**The task:** Your answer should reproduce every line of the material in which the word "Week" occurs.
════════════════════
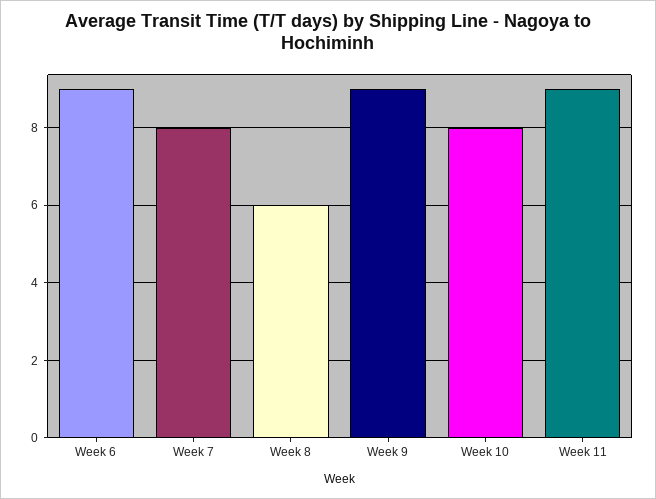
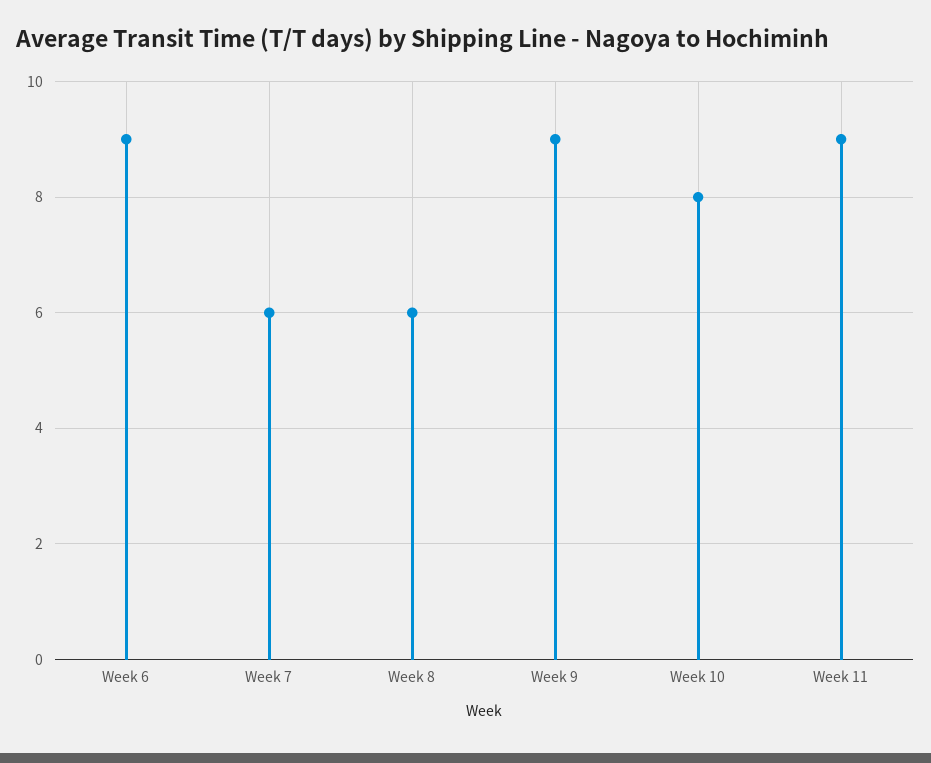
  {
    "Week 6": 9,
-   "Week 7": 8,
+   "Week 7": 6,
    "Week 8": 6,
    "Week 9": 9,
    "Week 10": 8,
    "Week 11": 9
  }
════════════════════
**The answer:**
    "Week 6": 9,
-   "Week 7": 8,
+   "Week 7": 6,
    "Week 8": 6,
    "Week 9": 9,
    "Week 10": 8,
    "Week 11": 9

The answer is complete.